→ **OBJETIVO DA TAREFA**
Transcreva fielmente o trecho do texto sobre as declarações de Zancaner que vai de "O empresário admitiu" até "afirmou, nunca aconteceu.", inclusive.
─── TEXTO ───
Sobre os alimentos, Zancaner alega que a Nutrivita, "empresa séria que também atende a Coca-Cola e a Vale do Rio Doce", é a responsável pelo fornecimento. Ele negou que houve distribuição de equipamentos de seguranças no dia da fiscalização. Segundo ele, a empresa possui técnicos que vão a campo substituir equipamentos rasgados por novos.

O empresário admitiu que, "naquela hora de sufoco", procurou o senador Flexa Ribeiro (PSDB-PA), por meio de um amigo em comum. "Como a fazenda é distante, ele me pediu para disponibilizar um avião e nós disponibilizamos".

Zancaner também negou todos os maus-tratos apontados pelos três trabalhadores. "Nunca ouvi falar de bicho em comida", disse.

"Quando os fiscais foram lá, comeram essa comida. Se tivesse bicho, você acha que eles comeriam?", questionou. Em relação ao local onde os cortadores de cana ficavam, disse que é "da cultura" do Pará a colocação de redes em vez de camas. A suposta superlotação, afirmou, nunca aconteceu.
─── DADOS PARA ANÁLISE ───
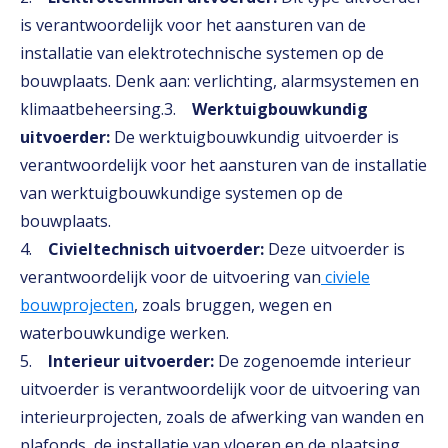
is verantwoordelijk voor het aansturen van de
installatie van elektrotechnische systemen op de
bouwplaats. Denk aan: verlichting, alarmsystemen en
klimaatbeheersing.3.
Werktuigbouwkundig
uitvoerder:
De werktuigbouwkundig uitvoerder is
verantwoordelijk voor het aansturen van de installatie
van werktuigbouwkundige systemen op de
bouwplaats.
4.
Civieltechnisch uitvoerder:
Deze uitvoerder is
verantwoordelijk voor de uitvoering van
civiele
bouwprojecten
, zoals bruggen, wegen en
waterbouwkundige werken.
5.
Interieur uitvoerder:
De zogenoemde interieur
uitvoerder is verantwoordelijk voor de uitvoering van
interieurprojecten, zoals de afwerking van wanden en
plafonds, de installatie van vloeren en de plaatsing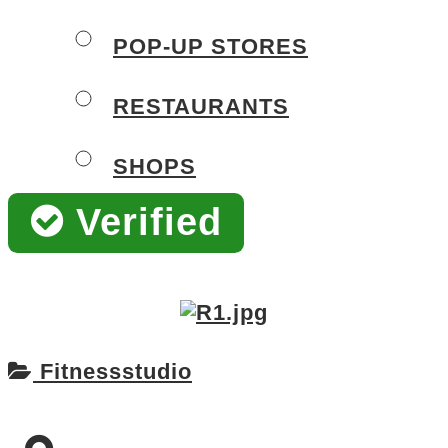
POP-UP STORES
RESTAURANTS
SHOPS
Verified
Fitnessstudio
───
→ **SOLUÇÃO DO PROBLEMA**
O empresário admitiu que, "naquela hora de sufoco", procurou o senador Flexa Ribeiro (PSDB-PA), por meio de um amigo em comum. "Como a fazenda é distante, ele me pediu para disponibilizar um avião e nós disponibilizamos".

Zancaner também negou todos os maus-tratos apontados pelos três trabalhadores. "Nunca ouvi falar de bicho em comida", disse.

"Quando os fiscais foram lá, comeram essa comida. Se tivesse bicho, você acha que eles comeriam?", questionou. Em relação ao local onde os cortadores de cana ficavam, disse que é "da cultura" do Pará a colocação de redes em vez de camas. A suposta superlotação, afirmou, nunca aconteceu.